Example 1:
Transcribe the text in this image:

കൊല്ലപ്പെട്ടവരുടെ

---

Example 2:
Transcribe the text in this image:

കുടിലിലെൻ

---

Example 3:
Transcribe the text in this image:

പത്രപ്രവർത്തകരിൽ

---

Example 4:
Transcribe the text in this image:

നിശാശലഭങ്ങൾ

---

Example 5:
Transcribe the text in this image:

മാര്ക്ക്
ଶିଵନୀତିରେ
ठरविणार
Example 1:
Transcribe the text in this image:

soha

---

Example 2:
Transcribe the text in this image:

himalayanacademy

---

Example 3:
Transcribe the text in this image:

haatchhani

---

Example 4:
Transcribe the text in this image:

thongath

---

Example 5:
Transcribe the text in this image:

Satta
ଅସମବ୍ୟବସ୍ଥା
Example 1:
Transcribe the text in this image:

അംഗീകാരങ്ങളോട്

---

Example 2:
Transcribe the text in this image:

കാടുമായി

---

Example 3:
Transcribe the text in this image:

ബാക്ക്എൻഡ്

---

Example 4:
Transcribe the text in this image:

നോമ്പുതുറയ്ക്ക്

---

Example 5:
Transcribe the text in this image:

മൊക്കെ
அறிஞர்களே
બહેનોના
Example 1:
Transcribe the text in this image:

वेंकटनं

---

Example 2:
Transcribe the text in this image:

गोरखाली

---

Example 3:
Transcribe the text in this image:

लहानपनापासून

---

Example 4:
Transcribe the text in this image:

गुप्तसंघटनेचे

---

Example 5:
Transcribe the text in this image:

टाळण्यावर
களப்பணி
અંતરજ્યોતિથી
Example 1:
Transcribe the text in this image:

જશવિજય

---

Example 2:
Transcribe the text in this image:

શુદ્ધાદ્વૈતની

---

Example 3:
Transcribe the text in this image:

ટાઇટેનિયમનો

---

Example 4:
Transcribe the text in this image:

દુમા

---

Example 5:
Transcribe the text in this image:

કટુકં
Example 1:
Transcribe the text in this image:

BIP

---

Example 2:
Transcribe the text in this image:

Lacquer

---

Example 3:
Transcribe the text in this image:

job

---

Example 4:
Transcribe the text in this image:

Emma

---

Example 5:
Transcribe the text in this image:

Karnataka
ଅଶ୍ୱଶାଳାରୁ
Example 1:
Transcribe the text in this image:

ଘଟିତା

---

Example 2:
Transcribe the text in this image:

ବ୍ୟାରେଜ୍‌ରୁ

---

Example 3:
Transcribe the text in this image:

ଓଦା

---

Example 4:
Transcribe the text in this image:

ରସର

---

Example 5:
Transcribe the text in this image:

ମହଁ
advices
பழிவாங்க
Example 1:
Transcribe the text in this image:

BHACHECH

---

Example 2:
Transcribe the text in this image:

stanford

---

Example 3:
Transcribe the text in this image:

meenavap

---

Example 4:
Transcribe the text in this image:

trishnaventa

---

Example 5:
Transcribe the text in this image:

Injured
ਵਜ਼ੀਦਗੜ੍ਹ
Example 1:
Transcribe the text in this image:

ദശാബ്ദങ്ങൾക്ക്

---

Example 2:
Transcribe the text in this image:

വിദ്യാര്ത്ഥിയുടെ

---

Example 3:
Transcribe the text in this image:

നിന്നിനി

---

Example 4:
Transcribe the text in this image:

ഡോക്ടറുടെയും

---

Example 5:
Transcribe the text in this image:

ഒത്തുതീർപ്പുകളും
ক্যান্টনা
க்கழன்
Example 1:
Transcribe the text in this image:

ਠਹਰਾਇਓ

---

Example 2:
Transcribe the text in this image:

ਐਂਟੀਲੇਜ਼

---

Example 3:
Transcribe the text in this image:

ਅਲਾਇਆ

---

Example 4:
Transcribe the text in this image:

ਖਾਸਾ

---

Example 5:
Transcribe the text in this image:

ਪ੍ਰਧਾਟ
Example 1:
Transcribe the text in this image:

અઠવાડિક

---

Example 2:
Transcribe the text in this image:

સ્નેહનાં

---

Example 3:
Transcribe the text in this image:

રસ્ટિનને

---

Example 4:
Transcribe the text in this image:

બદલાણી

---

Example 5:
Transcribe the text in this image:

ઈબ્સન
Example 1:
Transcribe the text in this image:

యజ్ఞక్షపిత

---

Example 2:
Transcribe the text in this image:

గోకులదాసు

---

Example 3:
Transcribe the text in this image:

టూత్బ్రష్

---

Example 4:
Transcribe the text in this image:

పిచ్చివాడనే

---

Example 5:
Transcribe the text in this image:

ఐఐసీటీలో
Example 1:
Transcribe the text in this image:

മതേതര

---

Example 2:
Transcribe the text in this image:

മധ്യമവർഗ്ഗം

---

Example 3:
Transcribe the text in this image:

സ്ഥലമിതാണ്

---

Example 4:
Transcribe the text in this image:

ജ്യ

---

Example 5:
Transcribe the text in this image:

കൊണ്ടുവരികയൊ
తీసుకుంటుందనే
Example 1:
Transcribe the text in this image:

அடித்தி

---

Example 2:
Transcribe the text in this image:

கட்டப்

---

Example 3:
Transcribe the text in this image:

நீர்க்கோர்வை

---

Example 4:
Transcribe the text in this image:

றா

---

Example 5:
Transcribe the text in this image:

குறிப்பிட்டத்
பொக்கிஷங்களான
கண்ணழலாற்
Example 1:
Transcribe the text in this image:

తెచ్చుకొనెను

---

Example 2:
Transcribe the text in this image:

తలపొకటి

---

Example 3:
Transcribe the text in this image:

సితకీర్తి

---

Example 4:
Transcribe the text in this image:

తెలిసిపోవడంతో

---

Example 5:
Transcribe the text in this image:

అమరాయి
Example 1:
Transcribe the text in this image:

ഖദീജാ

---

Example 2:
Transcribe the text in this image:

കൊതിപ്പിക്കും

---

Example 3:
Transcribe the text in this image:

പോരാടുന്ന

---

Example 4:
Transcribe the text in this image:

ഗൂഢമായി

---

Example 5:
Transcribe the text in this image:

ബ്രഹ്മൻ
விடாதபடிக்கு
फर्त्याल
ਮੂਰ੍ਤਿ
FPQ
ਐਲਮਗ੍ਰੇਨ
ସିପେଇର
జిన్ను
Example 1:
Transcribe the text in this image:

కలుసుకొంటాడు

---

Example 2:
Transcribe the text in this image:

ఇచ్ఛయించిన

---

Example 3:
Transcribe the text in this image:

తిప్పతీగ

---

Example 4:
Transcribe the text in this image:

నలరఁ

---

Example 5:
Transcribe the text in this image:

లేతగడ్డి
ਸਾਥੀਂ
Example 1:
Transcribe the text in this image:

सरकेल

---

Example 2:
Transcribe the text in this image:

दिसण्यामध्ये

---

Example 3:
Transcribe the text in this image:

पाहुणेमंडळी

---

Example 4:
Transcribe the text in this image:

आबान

# Task goal
Reproduce the data above in full, keeping it exactly the same.

# Finished task
Example 1:
Transcribe the text in this image:

കൊല്ലപ്പെട്ടവരുടെ

---

Example 2:
Transcribe the text in this image:

കുടിലിലെൻ

---

Example 3:
Transcribe the text in this image:

പത്രപ്രവർത്തകരിൽ

---

Example 4:
Transcribe the text in this image:

നിശാശലഭങ്ങൾ

---

Example 5:
Transcribe the text in this image:

മാര്ക്ക്
ଶିଵନୀତିରେ
ठरविणार
Example 1:
Transcribe the text in this image:

soha

---

Example 2:
Transcribe the text in this image:

himalayanacademy

---

Example 3:
Transcribe the text in this image:

haatchhani

---

Example 4:
Transcribe the text in this image:

thongath

---

Example 5:
Transcribe the text in this image:

Satta
ଅସମବ୍ୟବସ୍ଥା
Example 1:
Transcribe the text in this image:

അംഗീകാരങ്ങളോട്

---

Example 2:
Transcribe the text in this image:

കാടുമായി

---

Example 3:
Transcribe the text in this image:

ബാക്ക്എൻഡ്

---

Example 4:
Transcribe the text in this image:

നോമ്പുതുറയ്ക്ക്

---

Example 5:
Transcribe the text in this image:

മൊക്കെ
அறிஞர்களே
બહેનોના
Example 1:
Transcribe the text in this image:

वेंकटनं

---

Example 2:
Transcribe the text in this image:

गोरखाली

---

Example 3:
Transcribe the text in this image:

लहानपनापासून

---

Example 4:
Transcribe the text in this image:

गुप्तसंघटनेचे

---

Example 5:
Transcribe the text in this image:

टाळण्यावर
களப்பணி
અંતરજ્યોતિથી
Example 1:
Transcribe the text in this image:

જશવિજય

---

Example 2:
Transcribe the text in this image:

શુદ્ધાદ્વૈતની

---

Example 3:
Transcribe the text in this image:

ટાઇટેનિયમનો

---

Example 4:
Transcribe the text in this image:

દુમા

---

Example 5:
Transcribe the text in this image:

કટુકં
Example 1:
Transcribe the text in this image:

BIP

---

Example 2:
Transcribe the text in this image:

Lacquer

---

Example 3:
Transcribe the text in this image:

job

---

Example 4:
Transcribe the text in this image:

Emma

---

Example 5:
Transcribe the text in this image:

Karnataka
ଅଶ୍ୱଶାଳାରୁ
Example 1:
Transcribe the text in this image:

ଘଟିତା

---

Example 2:
Transcribe the text in this image:

ବ୍ୟାରେଜ୍‌ରୁ

---

Example 3:
Transcribe the text in this image:

ଓଦା

---

Example 4:
Transcribe the text in this image:

ରସର

---

Example 5:
Transcribe the text in this image:

ମହଁ
advices
பழிவாங்க
Example 1:
Transcribe the text in this image:

BHACHECH

---

Example 2:
Transcribe the text in this image:

stanford

---

Example 3:
Transcribe the text in this image:

meenavap

---

Example 4:
Transcribe the text in this image:

trishnaventa

---

Example 5:
Transcribe the text in this image:

Injured
ਵਜ਼ੀਦਗੜ੍ਹ
Example 1:
Transcribe the text in this image:

ദശാബ്ദങ്ങൾക്ക്

---

Example 2:
Transcribe the text in this image:

വിദ്യാര്ത്ഥിയുടെ

---

Example 3:
Transcribe the text in this image:

നിന്നിനി

---

Example 4:
Transcribe the text in this image:

ഡോക്ടറുടെയും

---

Example 5:
Transcribe the text in this image:

ഒത്തുതീർപ്പുകളും
ক্যান্টনা
க்கழன்
Example 1:
Transcribe the text in this image:

ਠਹਰਾਇਓ

---

Example 2:
Transcribe the text in this image:

ਐਂਟੀਲੇਜ਼

---

Example 3:
Transcribe the text in this image:

ਅਲਾਇਆ

---

Example 4:
Transcribe the text in this image:

ਖਾਸਾ

---

Example 5:
Transcribe the text in this image:

ਪ੍ਰਧਾਟ
Example 1:
Transcribe the text in this image:

અઠવાડિક

---

Example 2:
Transcribe the text in this image:

સ્નેહનાં

---

Example 3:
Transcribe the text in this image:

રસ્ટિનને

---

Example 4:
Transcribe the text in this image:

બદલાણી

---

Example 5:
Transcribe the text in this image:

ઈબ્સન
Example 1:
Transcribe the text in this image:

యజ్ఞక్షపిత

---

Example 2:
Transcribe the text in this image:

గోకులదాసు

---

Example 3:
Transcribe the text in this image:

టూత్బ్రష్

---

Example 4:
Transcribe the text in this image:

పిచ్చివాడనే

---

Example 5:
Transcribe the text in this image:

ఐఐసీటీలో
Example 1:
Transcribe the text in this image:

മതേതര

---

Example 2:
Transcribe the text in this image:

മധ്യമവർഗ്ഗം

---

Example 3:
Transcribe the text in this image:

സ്ഥലമിതാണ്

---

Example 4:
Transcribe the text in this image:

ജ്യ

---

Example 5:
Transcribe the text in this image:

കൊണ്ടുവരികയൊ
తీసుకుంటుందనే
Example 1:
Transcribe the text in this image:

அடித்தி

---

Example 2:
Transcribe the text in this image:

கட்டப்

---

Example 3:
Transcribe the text in this image:

நீர்க்கோர்வை

---

Example 4:
Transcribe the text in this image:

றா

---

Example 5:
Transcribe the text in this image:

குறிப்பிட்டத்
பொக்கிஷங்களான
கண்ணழலாற்
Example 1:
Transcribe the text in this image:

తెచ్చుకొనెను

---

Example 2:
Transcribe the text in this image:

తలపొకటి

---

Example 3:
Transcribe the text in this image:

సితకీర్తి

---

Example 4:
Transcribe the text in this image:

తెలిసిపోవడంతో

---

Example 5:
Transcribe the text in this image:

అమరాయి
Example 1:
Transcribe the text in this image:

ഖദീജാ

---

Example 2:
Transcribe the text in this image:

കൊതിപ്പിക്കും

---

Example 3:
Transcribe the text in this image:

പോരാടുന്ന

---

Example 4:
Transcribe the text in this image:

ഗൂഢമായി

---

Example 5:
Transcribe the text in this image:

ബ്രഹ്മൻ
விடாதபடிக்கு
फर्त्याल
ਮੂਰ੍ਤਿ
FPQ
ਐਲਮਗ੍ਰੇਨ
ସିପେଇର
జిన్ను
Example 1:
Transcribe the text in this image:

కలుసుకొంటాడు

---

Example 2:
Transcribe the text in this image:

ఇచ్ఛయించిన

---

Example 3:
Transcribe the text in this image:

తిప్పతీగ

---

Example 4:
Transcribe the text in this image:

నలరఁ

---

Example 5:
Transcribe the text in this image:

లేతగడ్డి
ਸਾਥੀਂ
Example 1:
Transcribe the text in this image:

सरकेल

---

Example 2:
Transcribe the text in this image:

दिसण्यामध्ये

---

Example 3:
Transcribe the text in this image:

पाहुणेमंडळी

---

Example 4:
Transcribe the text in this image:

आबान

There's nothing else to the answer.